▶ **The request**: Gather each line below that contains the string "light". Case counts.

(Saved data entries)
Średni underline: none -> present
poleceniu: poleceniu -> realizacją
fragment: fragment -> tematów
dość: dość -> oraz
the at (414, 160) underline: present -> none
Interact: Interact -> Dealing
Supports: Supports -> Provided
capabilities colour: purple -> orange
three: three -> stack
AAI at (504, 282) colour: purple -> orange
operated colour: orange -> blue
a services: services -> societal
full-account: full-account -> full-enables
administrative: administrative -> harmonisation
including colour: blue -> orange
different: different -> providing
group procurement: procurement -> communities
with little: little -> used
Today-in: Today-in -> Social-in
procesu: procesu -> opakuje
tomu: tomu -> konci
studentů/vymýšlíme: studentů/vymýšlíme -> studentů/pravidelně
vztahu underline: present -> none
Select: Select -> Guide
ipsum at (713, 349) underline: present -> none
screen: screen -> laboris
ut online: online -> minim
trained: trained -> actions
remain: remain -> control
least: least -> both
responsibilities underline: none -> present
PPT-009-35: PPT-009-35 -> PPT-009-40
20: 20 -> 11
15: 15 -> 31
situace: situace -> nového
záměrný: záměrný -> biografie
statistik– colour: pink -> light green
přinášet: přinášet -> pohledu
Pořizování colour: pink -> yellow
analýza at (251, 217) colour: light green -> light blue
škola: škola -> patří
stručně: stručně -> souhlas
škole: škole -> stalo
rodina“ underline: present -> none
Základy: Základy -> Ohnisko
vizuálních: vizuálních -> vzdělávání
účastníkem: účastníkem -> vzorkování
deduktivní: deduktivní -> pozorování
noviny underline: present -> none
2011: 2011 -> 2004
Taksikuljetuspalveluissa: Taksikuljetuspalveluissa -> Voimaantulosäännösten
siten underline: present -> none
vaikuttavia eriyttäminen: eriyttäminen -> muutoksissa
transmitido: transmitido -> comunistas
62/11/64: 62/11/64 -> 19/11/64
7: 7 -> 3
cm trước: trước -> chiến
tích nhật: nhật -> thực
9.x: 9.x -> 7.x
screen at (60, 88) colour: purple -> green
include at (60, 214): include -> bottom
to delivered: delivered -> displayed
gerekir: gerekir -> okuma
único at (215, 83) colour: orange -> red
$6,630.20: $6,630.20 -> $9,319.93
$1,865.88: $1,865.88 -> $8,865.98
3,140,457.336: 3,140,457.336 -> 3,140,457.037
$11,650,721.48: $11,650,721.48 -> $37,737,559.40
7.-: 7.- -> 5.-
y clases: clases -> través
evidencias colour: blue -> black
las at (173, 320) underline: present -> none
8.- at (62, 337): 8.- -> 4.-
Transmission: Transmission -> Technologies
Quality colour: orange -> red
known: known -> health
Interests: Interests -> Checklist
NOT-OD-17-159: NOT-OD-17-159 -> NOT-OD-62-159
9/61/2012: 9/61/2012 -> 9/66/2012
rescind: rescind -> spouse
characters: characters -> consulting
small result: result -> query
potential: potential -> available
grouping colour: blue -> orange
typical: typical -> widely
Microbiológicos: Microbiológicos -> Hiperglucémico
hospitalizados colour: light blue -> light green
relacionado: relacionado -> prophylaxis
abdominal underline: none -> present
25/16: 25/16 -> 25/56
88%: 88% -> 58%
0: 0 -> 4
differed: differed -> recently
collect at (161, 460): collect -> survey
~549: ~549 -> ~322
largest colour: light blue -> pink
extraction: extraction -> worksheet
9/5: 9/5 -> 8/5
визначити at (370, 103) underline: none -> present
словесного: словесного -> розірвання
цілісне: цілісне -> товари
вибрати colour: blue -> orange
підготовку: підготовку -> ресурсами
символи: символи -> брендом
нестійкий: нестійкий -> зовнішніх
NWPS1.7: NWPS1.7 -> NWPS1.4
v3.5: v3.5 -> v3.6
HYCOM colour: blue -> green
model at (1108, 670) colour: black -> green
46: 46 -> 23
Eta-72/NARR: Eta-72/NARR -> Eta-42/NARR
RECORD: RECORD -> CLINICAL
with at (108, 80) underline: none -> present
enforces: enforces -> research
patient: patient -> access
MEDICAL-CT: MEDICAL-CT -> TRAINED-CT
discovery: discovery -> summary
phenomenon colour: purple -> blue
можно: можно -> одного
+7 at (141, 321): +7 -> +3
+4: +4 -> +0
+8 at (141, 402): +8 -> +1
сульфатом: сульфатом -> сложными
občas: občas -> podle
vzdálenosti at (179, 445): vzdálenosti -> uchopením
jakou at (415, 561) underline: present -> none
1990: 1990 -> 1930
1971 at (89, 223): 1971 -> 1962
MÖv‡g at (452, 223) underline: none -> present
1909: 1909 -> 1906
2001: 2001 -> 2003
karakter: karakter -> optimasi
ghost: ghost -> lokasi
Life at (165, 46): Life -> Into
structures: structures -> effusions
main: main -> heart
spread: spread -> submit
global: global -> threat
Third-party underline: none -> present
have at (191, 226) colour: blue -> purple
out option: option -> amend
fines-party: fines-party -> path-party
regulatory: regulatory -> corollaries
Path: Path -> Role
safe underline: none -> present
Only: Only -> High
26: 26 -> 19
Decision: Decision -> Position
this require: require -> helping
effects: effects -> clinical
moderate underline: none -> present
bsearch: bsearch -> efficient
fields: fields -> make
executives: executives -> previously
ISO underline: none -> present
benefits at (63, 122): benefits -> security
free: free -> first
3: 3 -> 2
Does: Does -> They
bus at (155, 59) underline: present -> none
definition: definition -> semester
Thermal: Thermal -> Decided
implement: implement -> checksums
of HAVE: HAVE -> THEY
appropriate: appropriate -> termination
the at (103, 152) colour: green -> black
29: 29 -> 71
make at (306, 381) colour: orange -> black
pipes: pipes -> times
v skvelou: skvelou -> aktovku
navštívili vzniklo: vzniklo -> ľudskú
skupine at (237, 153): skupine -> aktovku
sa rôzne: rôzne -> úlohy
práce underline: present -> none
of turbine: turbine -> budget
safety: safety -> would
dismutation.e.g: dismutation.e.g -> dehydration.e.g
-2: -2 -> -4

▶ **Output for this exercise**:
statistik– colour: pink -> light green
analýza at (251, 217) colour: light green -> light blue
hospitalizados colour: light blue -> light green
largest colour: light blue -> pink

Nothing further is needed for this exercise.